● **TASK DESCRIPTION**
A word-for-word copy of the data, pictures excluded, is what this task asks for.

[Opening DATA FOR PROCESSING section]

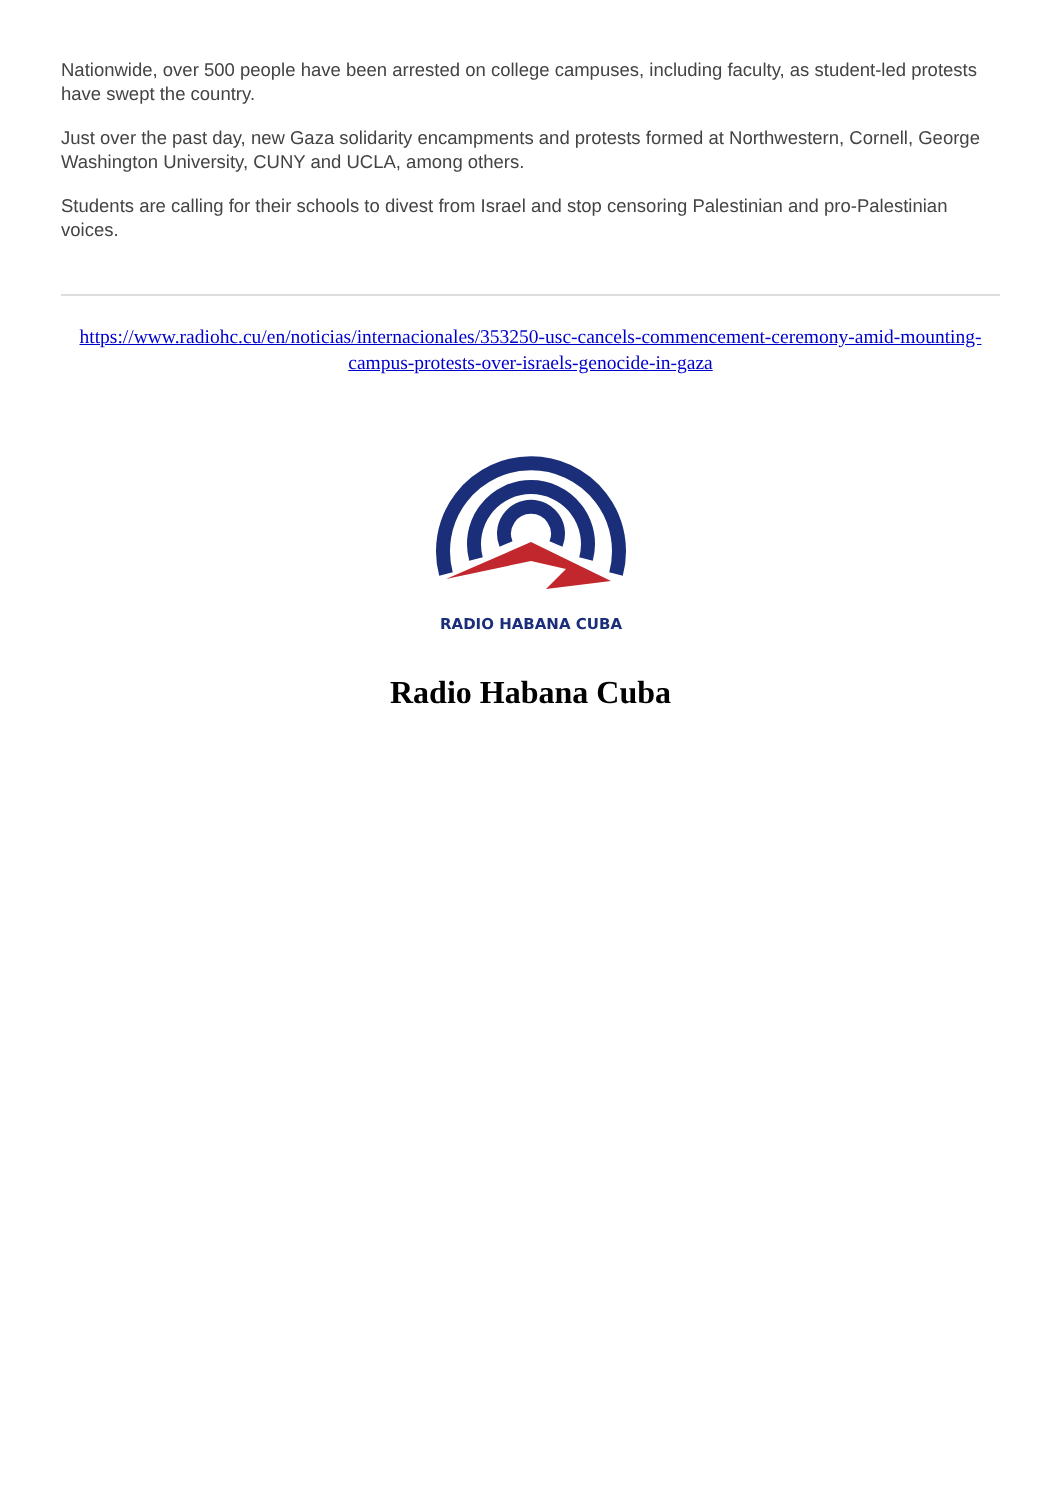Nationwide, over 500 people have been arrested on college campuses, including faculty, as student-led protests have swept the country.
Just over the past day, new Gaza solidarity encampments and protests formed at Northwestern, Cornell, George Washington University, CUNY and UCLA, among others.
Students are calling for their schools to divest from Israel and stop censoring Palestinian and pro-Palestinian voices.
https://www.radiohc.cu/en/noticias/internacionales/353250-usc-cancels-commencement-ceremony-amid-mounting-campus-protests-over-israels-genocide-in-gaza
RADIO HABANA CUBA
Radio Habana Cuba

[Closing DATA FOR PROCESSING section]

● **RESPONSE TO THE EXERCISE**
Nationwide, over 500 people have been arrested on college campuses, including faculty, as student-led protests have swept the country.
Just over the past day, new Gaza solidarity encampments and protests formed at Northwestern, Cornell, George Washington University, CUNY and UCLA, among others.
Students are calling for their schools to divest from Israel and stop censoring Palestinian and pro-Palestinian voices.
https://www.radiohc.cu/en/noticias/internacionales/353250-usc-cancels-commencement-ceremony-amid-mounting-campus-protests-over-israels-genocide-in-gaza
RADIO HABANA CUBA
Radio Habana Cuba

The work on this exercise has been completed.